Wi-Fi Multimedia (WMM)
Wi-Fi Multimedia (WMM) is the Wi-Fi Alliance certification that indicates that a device implements a subset of EDCA. In addition to the AC’s, WMM also introduced WMM-PowerSave and WMM-Admission Control. WMM-PS ensures that buffered frames waiting for the sleeping station are processed from highest priority to lowest priority when the station wakes up. WMM-AC may or may not allow devices to send at the highest priority if the network is congested. If everything is sent at the highest priority, nothing really has priority. Stations have to request access to send traffic on a high priority AC, so the AP can accept or deny it based on network conditions.
Default EDCA Parameters
WMM also specifies the default EDCA parameters to use. These can be reconfigured on your APs if needed, although in most cases the default parameters work very well. Each PHY has an aCWmin (arbitrary CW minimum) variable defined:
- DSSS – 31
- HR/DSSS – 31
- OFDM – 15
- ERP – 31 or 15 (depending on the need for backward compatibility)
- HT – 15
- VHT – 15
- HE – 15
(Carpenter et al., p339)
In modern networks, you can assume that this value is 15, but you should not forget about the legacy PHYs because of Dynamic Rate Switching or the presence of legacy and/or IoT devices. In 5 GHz this will always be 15, in 2.4GHz it can be either 31 or 15. The default values are based on this aCWmin variable, but can be edited on your APs.
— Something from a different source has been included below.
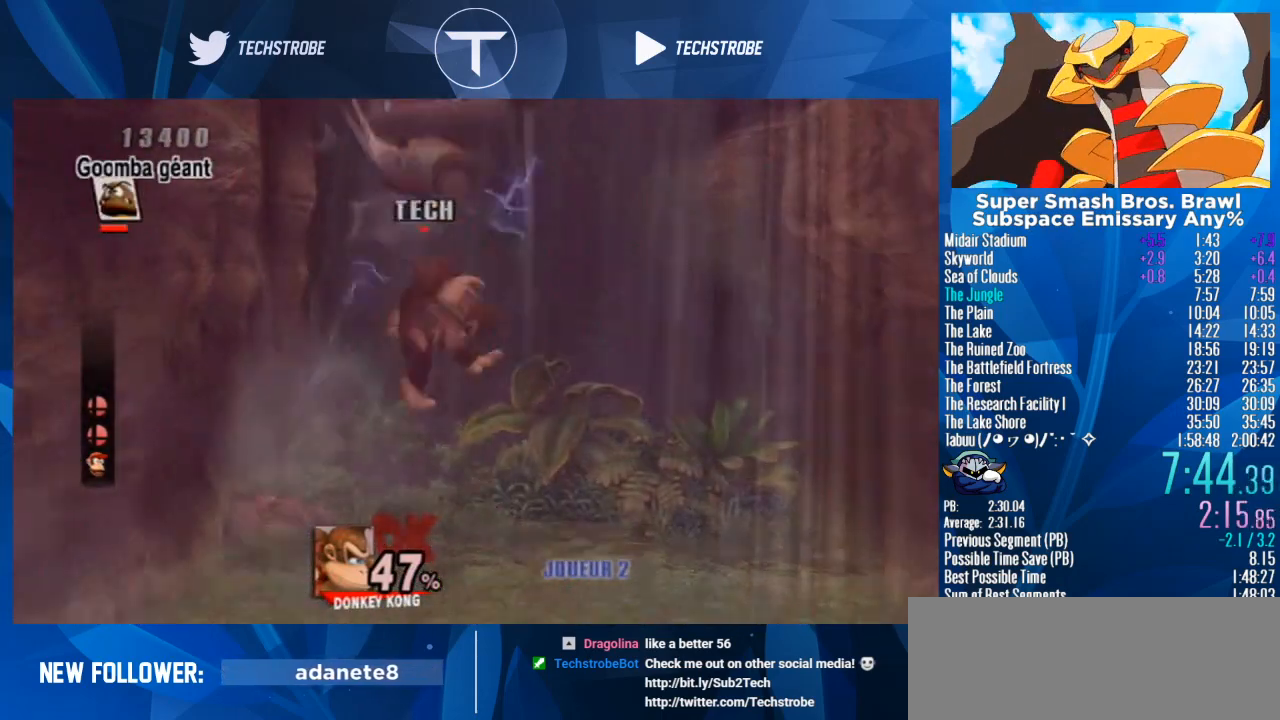
{"buttons": [], "left_stick": "center", "right_stick": "up", "events": [[33, "right_stick", "up"], [133, "right_stick", "center"], [200, "left_stick", "right"], [200, "right_stick", "up"], [300, "left_stick", "center"]]}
Below you can find them along with the CWmin value for the 5 GHz PHYs:
| AC | CW(min) | CW(max) | AIFSN |
|---|---|---|---|
| AC_BK | aCWmin (= 15) | aCWmax (= 1023) | 7 |
| AC_BE | aCWmin (= 15) | aCWmax (= 1023) | 3 |
| AC_VI | (aCWmin + 1) / 2 – 1 (= 7) | aCWmin (= 15) | 2 |
| AC_VO | (aCWmin + 1) / 4 – 1 (= 3) | (aCWmin + 1) / 2 – 1 (= 7) | 2 |
These CWmin values are the starting upper boundary of the contention window, where for the first attempt, a station will pick an integer between 0 and CWmin. If a retry is required, it will double the CWmin value and add one on each retry until CWmax is reached where it will continue to use CWmax for further retries. (Carpenter et al., p340)
WMM Implementation
The WMM parameter set can be viewed in Beacon, Probe Response and association Response frames. These are the types of frames where the AP shows off its capabilities and what should be used when implementing QoS. If a device is WMM certified, it should follow these rules.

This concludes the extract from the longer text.